Statistical Distribution of Error
Prev Next

Statistical Distribution of Error

Business leaders are used to make difficult strategic decisions under some uncertainty. Data Analytic systems may help them by limiting the uncertainty which sometimes creates a false sense of security. This human behavior combined with the raw data errors and algorithm errors affect the corporate performance. To explain the combined economic effect of these errors we use the statistical distribution of errors.

Error Distribution

Statistical distribution of errors for the baseline vs analytic model of a temperature predicting algorithm used in price hedging. The empirical distributions were derived from historic data and simulations over a ten year period with one hour sampling rate.

On this graph we can distinguish three areas of interest:

The example shown here is almost ideal. The No Cost Band ranging from 0 to 2.5°C contains about half of the entire area under curve excluding these errors from the economically penalizing effect. For errors so low there is no need to compensate the temperature so the cost is zero.

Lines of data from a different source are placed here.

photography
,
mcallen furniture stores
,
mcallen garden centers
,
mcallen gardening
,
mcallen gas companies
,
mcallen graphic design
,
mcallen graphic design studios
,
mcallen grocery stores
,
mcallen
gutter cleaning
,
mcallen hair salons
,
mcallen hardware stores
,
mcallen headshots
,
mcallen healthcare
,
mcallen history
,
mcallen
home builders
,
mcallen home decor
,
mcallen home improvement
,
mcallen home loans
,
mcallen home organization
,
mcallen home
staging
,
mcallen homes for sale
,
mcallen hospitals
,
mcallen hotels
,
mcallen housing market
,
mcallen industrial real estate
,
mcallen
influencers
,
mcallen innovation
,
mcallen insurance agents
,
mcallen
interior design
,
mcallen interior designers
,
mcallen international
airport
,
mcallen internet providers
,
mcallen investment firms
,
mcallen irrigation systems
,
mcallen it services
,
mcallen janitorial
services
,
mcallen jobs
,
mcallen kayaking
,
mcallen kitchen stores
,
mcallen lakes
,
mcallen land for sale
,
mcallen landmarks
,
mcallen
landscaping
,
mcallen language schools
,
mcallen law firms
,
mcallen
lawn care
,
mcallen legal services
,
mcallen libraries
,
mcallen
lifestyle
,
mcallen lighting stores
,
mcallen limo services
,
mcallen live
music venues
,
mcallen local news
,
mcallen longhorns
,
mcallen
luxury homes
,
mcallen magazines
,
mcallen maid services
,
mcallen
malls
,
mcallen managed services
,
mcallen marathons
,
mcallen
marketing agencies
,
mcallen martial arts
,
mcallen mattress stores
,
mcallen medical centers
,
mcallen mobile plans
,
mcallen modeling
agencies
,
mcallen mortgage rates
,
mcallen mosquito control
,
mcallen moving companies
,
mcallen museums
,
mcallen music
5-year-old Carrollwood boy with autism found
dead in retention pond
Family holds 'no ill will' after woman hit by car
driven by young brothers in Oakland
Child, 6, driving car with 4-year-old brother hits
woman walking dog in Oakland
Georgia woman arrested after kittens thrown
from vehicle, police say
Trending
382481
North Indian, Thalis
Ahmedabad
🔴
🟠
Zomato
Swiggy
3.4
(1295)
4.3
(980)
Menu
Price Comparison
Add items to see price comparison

The Economic Loss Area is characterized usually by a simple (if not linear) relation between prediction error and economic loss. From that relation and the error's statistical distribution we can derive the implied economic loss. The true loss is only for the eventual portions of this graph over the baseline graph.

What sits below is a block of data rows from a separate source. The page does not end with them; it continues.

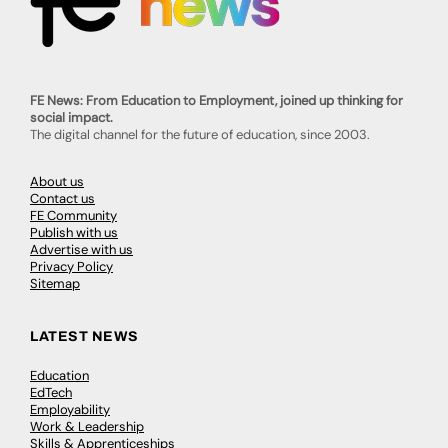
FE News: From Education to Employment, joined up thinking for
social impact.
The digital channel for the future of education, since 2003.
About us
Contact us
FE Community
Publish with us
Advertise with us
Privacy Policy
Sitemap
LATEST NEWS
Education
EdTech
Employability
Work & Leadership
Skills & Apprenticeships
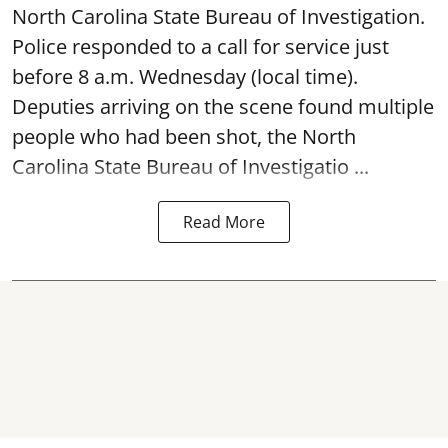
North Carolina State Bureau of Investigation.
Police responded to a call for service just
before 8 a.m. Wednesday (local time).
Deputies arriving on the scene found multiple
people who had been shot, the North
Carolina State Bureau of Investigatio ...
Read More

Events in the Risk Band have highly damaging effects, much more than the error level may imply. In general we describe the risk level using the extreme events statistic (Gumbell distribution) derived from the empirical distribution of errors. In most cases the threshold at which losses became catastrophic is external. In our example a temperature error over 21°C cannot be compensated due to some technical limitations leading to the catastrophic destruction of the equipment and warehouse content. Our algorithm was designed to eliminate all errors over 14.75°C leaving this band empty.